Cross vaults, first used by Romans, consist in the perpendicular crossing of two barrel vaults, figure 5.
Figure 5. Cross vault formed by the perpendicular intersection of two barrel vaults.
The basic geometry is that of two cylindrical surfaces intersecting at right angle, figure 6. The profile of the cylindrical surfaces can be round, elliptical, or other ogive.
Figure 6. Perpendicular intersection of two round cylindrical surfaces.
Within the intersection space, the cross vault square area, the vaulting is characterized by four sharp V-shaped corners running along the diagonals of the square. These are vault cusps known architecturally as groins; accordingly, the cross vault is also referred to as the groin vault, figure 7.
Figure 7. Groins, looking up at a cross vault.
The lateral thrusts in a groin cross vault are aligned along the square diagonals and are focused at the four corners of the square. Large pillars are required at the corners as abutments to counter these lateral forces, figure 8.
Figure 8. Groin cross vault with corner piers serving to balance lateral thrusts.
The vault loading forces at the square corners (blue arrows in figure 8) are separated into vertical load forces (black arrows) and lateral thrust forces (red arrows).
The result is that the four sides of the vaulted square area can be open or covered with large windows. Therefore, cross vaults have advantages over barrel vaults, they provide improved illumination of the interior space by natural light. Thus, the long barrel vault for the nave of medieval cathedrals gave way to a series of cross vaults.
One critical issue in the construction of cross vaults is the series of voussoirs along the groin corners, figure 7. The voussoirs along the groins are critical because they are the locus of the lateral thrusts and also serve to tie the webs from the four patitions of the cross vault. These voussoirs are difficult to define. Fitchen notes that the groin voussoirs are stone blocks "no two surface of which are parallel, and four of which are curving," figure 9. (Fitchen 1961, 55-56.)
Figure 9. Shape of groin voussoirs - Fitchen (1961, 55).
All faces of a groin voussoir have different orientation and curvature that stone cutters had to imagine and shape by trial and error, a very challenging task that requires extraordinary masonry skills.
Making the job even more difficult is that the voussoirs along the cusped arches, from spring to crown, are all of different shape, because of the changing curvature along the groins. This is because the intersection of two circular barrel vaults produces elliptical groin curves, figure 10.
Figure 10. Elliptical intersection arches from the crossing of round cylindrical surfaces.
Fitchen shows with graphical illustrations the complex curves resulting when crossing vaults of different shapes and sizes. (Fitchen 1961, ch. 4.)

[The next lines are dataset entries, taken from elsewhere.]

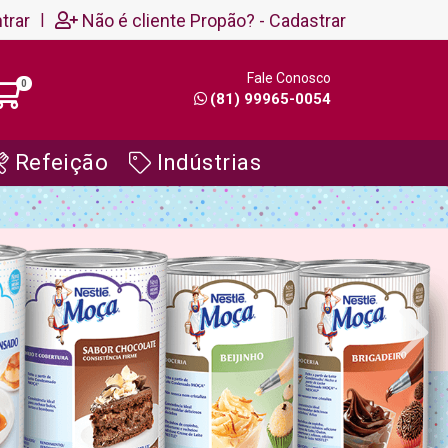
trar
|
Não é cliente Propão? - Cadastrar
Fale Conosco
0
(81) 99965-0054
Refeição
Indústrias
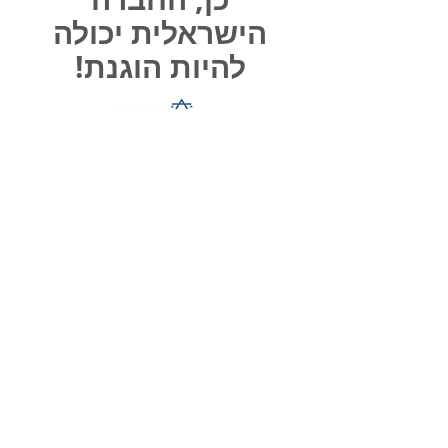
הישראלית יכולה
להיות הוגנת!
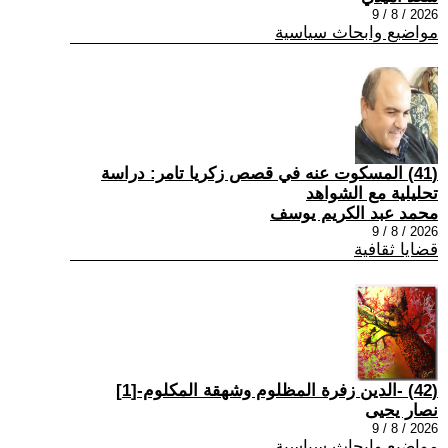
2026 / 8 / 9
مواضيع وابحاث سياسية
(41) المسكوت عنه في قصص زكريا تامر: دراسة
تحليلية مع الشواهد
محمد عبد الكريم يوسف
2026 / 8 / 9
قضايا ثقافية
(42) -الدين زفرة المظلوم وشهقة المكلوم-[1]
نصار يحيى
2026 / 8 / 9
مواضيع وابحاث سياسية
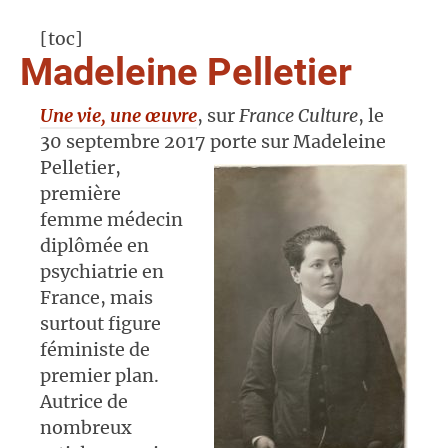
[toc]
Madeleine Pelletier
Une vie, une œuvre
, sur
France Culture
, le
30 septembre 2017 porte sur Madeleine
Pelletier,
première
femme médecin
diplômée en
psychiatrie en
France, mais
surtout figure
féministe de
premier plan.
Autrice de
nombreux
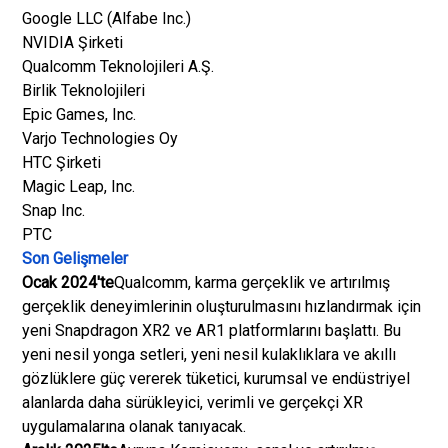
Google LLC (Alfabe Inc.)
NVIDIA Şirketi
Qualcomm Teknolojileri A.Ş.
Birlik Teknolojileri
Epic Games, Inc.
Varjo Technologies Oy
HTC Şirketi
Magic Leap, Inc.
Snap Inc.
PTC
Son Gelişmeler
Ocak 2024'te
Qualcomm, karma gerçeklik ve artırılmış
gerçeklik deneyimlerinin oluşturulmasını hızlandırmak için
yeni Snapdragon XR2 ve AR1 platformlarını başlattı. Bu
yeni nesil yonga setleri, yeni nesil kulaklıklara ve akıllı
gözlüklere güç vererek tüketici, kurumsal ve endüstriyel
alanlarda daha sürükleyici, verimli ve gerçekçi XR
uygulamalarına olanak tanıyacak.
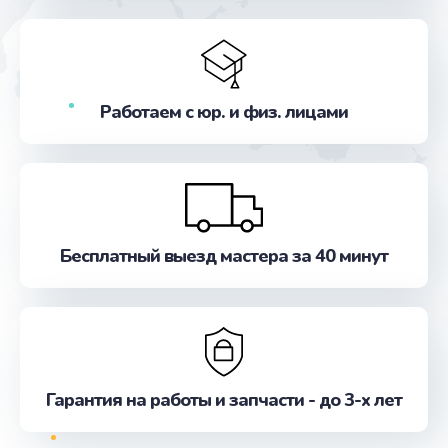
Заказать
Ремонт разъема
от 700 руб.
Работаем с юр. и физ. лицами
Заказать
Корпусный ремонт (замена резинок, креплений,
кнопок)
от 1000 руб.
Бесплатный выезд мастера за 40 минут
Заказать
Замена / ремонт инфракрасного датчика
от 500 руб.
Заказать
Гарантия на работы и запчасти - до 3-х лет
Замена датчиков управления, высоты, движения
от 500 руб.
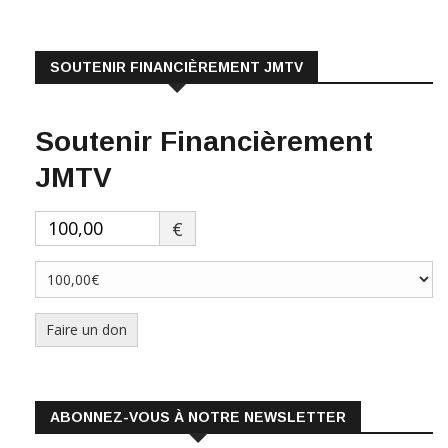
SOUTENIR FINANCIÈREMENT JMTV
Soutenir Financièrement
JMTV
€
Faire un don
ABONNEZ-VOUS À NOTRE NEWSLETTER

The diagonal intersection curves become circles when the two intersecting barrels are of the appropriate elliptical cross section. There is a dichotomy in the design of cross vaults: circular barrel vaults produce elliptical curves at their intersection, figure 10, while barrel vaults of the appropriate elliptical and equal shape produce circles at their intersection, figure 11, the circle being a special ellipse.
Figure 11. Circular intersection arches from the crossing of elliptical cylindrical surfaces.
Because of these difficulties, Romans staid primarily with the crossing of equal circular barrel vaults to form cross vaults. Similarly, confronted by the challenges in cross vaulting, Romanesque architecture focused primarily on barrel vaults. Fitchen points out that in the early Middle Ages, in coastal areas of Europe, barrel vaulted churches with heavy walls and few windows also provided good defense from plundering incursions. (Fitchen 1961, 42.)